EXERCISE →
Transcribe each record exactly. Include every one.

RAW DATA →

==========

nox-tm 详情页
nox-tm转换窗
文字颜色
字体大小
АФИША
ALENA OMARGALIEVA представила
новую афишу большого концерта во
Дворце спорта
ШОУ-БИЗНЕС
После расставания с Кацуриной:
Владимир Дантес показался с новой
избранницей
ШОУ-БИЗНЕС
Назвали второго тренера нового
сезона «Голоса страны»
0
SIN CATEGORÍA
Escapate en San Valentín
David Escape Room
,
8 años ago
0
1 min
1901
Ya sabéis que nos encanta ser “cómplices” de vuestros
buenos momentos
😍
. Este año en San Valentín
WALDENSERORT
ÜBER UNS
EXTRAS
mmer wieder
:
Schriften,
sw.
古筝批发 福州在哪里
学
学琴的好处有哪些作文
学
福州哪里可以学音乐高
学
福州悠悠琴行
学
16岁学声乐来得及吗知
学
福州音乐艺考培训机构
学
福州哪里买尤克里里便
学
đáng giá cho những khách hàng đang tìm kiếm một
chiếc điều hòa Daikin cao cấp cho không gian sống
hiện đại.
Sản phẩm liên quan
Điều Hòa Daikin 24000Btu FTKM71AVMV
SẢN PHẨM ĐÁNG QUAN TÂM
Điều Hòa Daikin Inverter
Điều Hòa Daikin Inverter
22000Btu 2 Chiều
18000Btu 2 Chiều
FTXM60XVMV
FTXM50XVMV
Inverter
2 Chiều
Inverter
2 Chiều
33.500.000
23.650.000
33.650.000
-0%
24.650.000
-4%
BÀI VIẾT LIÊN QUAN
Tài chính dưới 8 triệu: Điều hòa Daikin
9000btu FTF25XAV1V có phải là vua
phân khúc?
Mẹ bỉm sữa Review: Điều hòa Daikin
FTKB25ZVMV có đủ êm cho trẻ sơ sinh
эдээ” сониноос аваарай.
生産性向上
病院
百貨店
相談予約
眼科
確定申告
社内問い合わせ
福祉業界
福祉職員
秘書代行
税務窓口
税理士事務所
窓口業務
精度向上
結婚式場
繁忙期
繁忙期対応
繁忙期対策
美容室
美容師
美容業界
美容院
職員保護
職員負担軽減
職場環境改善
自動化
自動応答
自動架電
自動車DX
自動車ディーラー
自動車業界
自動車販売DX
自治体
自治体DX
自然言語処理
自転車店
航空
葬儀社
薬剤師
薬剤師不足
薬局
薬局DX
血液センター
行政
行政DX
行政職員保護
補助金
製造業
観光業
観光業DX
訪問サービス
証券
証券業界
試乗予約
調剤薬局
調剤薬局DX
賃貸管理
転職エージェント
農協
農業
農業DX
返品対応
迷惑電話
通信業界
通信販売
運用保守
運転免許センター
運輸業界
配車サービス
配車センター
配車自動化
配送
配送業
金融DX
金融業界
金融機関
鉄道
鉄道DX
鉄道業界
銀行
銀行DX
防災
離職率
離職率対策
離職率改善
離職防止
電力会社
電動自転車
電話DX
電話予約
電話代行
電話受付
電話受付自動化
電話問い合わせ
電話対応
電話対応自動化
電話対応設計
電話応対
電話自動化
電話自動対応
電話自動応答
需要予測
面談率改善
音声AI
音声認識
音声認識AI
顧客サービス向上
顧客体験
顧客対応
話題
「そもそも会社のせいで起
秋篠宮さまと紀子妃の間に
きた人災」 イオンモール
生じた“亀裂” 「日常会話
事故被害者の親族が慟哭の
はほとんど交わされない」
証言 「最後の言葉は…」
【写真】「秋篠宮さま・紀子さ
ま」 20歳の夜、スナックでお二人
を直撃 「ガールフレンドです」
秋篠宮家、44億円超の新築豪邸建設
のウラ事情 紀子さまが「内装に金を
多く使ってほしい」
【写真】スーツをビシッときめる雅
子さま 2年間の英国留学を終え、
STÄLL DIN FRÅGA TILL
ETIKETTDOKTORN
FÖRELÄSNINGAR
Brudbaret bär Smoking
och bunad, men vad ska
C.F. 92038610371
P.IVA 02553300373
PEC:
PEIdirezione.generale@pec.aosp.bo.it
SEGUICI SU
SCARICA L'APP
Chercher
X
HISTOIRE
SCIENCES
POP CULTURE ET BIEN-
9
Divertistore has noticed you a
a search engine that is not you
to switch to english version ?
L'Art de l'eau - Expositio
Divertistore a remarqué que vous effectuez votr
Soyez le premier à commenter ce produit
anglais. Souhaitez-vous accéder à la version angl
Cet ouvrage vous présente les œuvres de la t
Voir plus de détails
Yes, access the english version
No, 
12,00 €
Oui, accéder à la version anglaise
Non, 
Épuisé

==========

ANSWER FOR THE TASK →
nox-tm 详情页
nox-tm转换窗
文字颜色
字体大小
АФИША
ALENA OMARGALIEVA представила
новую афишу большого концерта во
Дворце спорта
ШОУ-БИЗНЕС
После расставания с Кацуриной:
Владимир Дантес показался с новой
избранницей
ШОУ-БИЗНЕС
Назвали второго тренера нового
сезона «Голоса страны»
0
SIN CATEGORÍA
Escapate en San Valentín
David Escape Room
,
8 años ago
0
1 min
1901
Ya sabéis que nos encanta ser “cómplices” de vuestros
buenos momentos
😍
. Este año en San Valentín
WALDENSERORT
ÜBER UNS
EXTRAS
mmer wieder
:
Schriften,
sw.
古筝批发 福州在哪里
学
学琴的好处有哪些作文
学
福州哪里可以学音乐高
学
福州悠悠琴行
学
16岁学声乐来得及吗知
学
福州音乐艺考培训机构
学
福州哪里买尤克里里便
学
đáng giá cho những khách hàng đang tìm kiếm một
chiếc điều hòa Daikin cao cấp cho không gian sống
hiện đại.
Sản phẩm liên quan
Điều Hòa Daikin 24000Btu FTKM71AVMV
SẢN PHẨM ĐÁNG QUAN TÂM
Điều Hòa Daikin Inverter
Điều Hòa Daikin Inverter
22000Btu 2 Chiều
18000Btu 2 Chiều
FTXM60XVMV
FTXM50XVMV
Inverter
2 Chiều
Inverter
2 Chiều
33.500.000
23.650.000
33.650.000
-0%
24.650.000
-4%
BÀI VIẾT LIÊN QUAN
Tài chính dưới 8 triệu: Điều hòa Daikin
9000btu FTF25XAV1V có phải là vua
phân khúc?
Mẹ bỉm sữa Review: Điều hòa Daikin
FTKB25ZVMV có đủ êm cho trẻ sơ sinh
эдээ” сониноос аваарай.
生産性向上
病院
百貨店
相談予約
眼科
確定申告
社内問い合わせ
福祉業界
福祉職員
秘書代行
税務窓口
税理士事務所
窓口業務
精度向上
結婚式場
繁忙期
繁忙期対応
繁忙期対策
美容室
美容師
美容業界
美容院
職員保護
職員負担軽減
職場環境改善
自動化
自動応答
自動架電
自動車DX
自動車ディーラー
自動車業界
自動車販売DX
自治体
自治体DX
自然言語処理
自転車店
航空
葬儀社
薬剤師
薬剤師不足
薬局
薬局DX
血液センター
行政
行政DX
行政職員保護
補助金
製造業
観光業
観光業DX
訪問サービス
証券
証券業界
試乗予約
調剤薬局
調剤薬局DX
賃貸管理
転職エージェント
農協
農業
農業DX
返品対応
迷惑電話
通信業界
通信販売
運用保守
運転免許センター
運輸業界
配車サービス
配車センター
配車自動化
配送
配送業
金融DX
金融業界
金融機関
鉄道
鉄道DX
鉄道業界
銀行
銀行DX
防災
離職率
離職率対策
離職率改善
離職防止
電力会社
電動自転車
電話DX
電話予約
電話代行
電話受付
電話受付自動化
電話問い合わせ
電話対応
電話対応自動化
電話対応設計
電話応対
電話自動化
電話自動対応
電話自動応答
需要予測
面談率改善
音声AI
音声認識
音声認識AI
顧客サービス向上
顧客体験
顧客対応
話題
「そもそも会社のせいで起
秋篠宮さまと紀子妃の間に
きた人災」 イオンモール
生じた“亀裂” 「日常会話
事故被害者の親族が慟哭の
はほとんど交わされない」
証言 「最後の言葉は…」
【写真】「秋篠宮さま・紀子さ
ま」 20歳の夜、スナックでお二人
を直撃 「ガールフレンドです」
秋篠宮家、44億円超の新築豪邸建設
のウラ事情 紀子さまが「内装に金を
多く使ってほしい」
【写真】スーツをビシッときめる雅
子さま 2年間の英国留学を終え、
STÄLL DIN FRÅGA TILL
ETIKETTDOKTORN
FÖRELÄSNINGAR
Brudbaret bär Smoking
och bunad, men vad ska
C.F. 92038610371
P.IVA 02553300373
PEC:
PEIdirezione.generale@pec.aosp.bo.it
SEGUICI SU
SCARICA L'APP
Chercher
X
HISTOIRE
SCIENCES
POP CULTURE ET BIEN-
9
Divertistore has noticed you a
a search engine that is not you
to switch to english version ?
L'Art de l'eau - Expositio
Divertistore a remarqué que vous effectuez votr
Soyez le premier à commenter ce produit
anglais. Souhaitez-vous accéder à la version angl
Cet ouvrage vous présente les œuvres de la t
Voir plus de détails
Yes, access the english version
No, 
12,00 €
Oui, accéder à la version anglaise
Non, 
Épuisé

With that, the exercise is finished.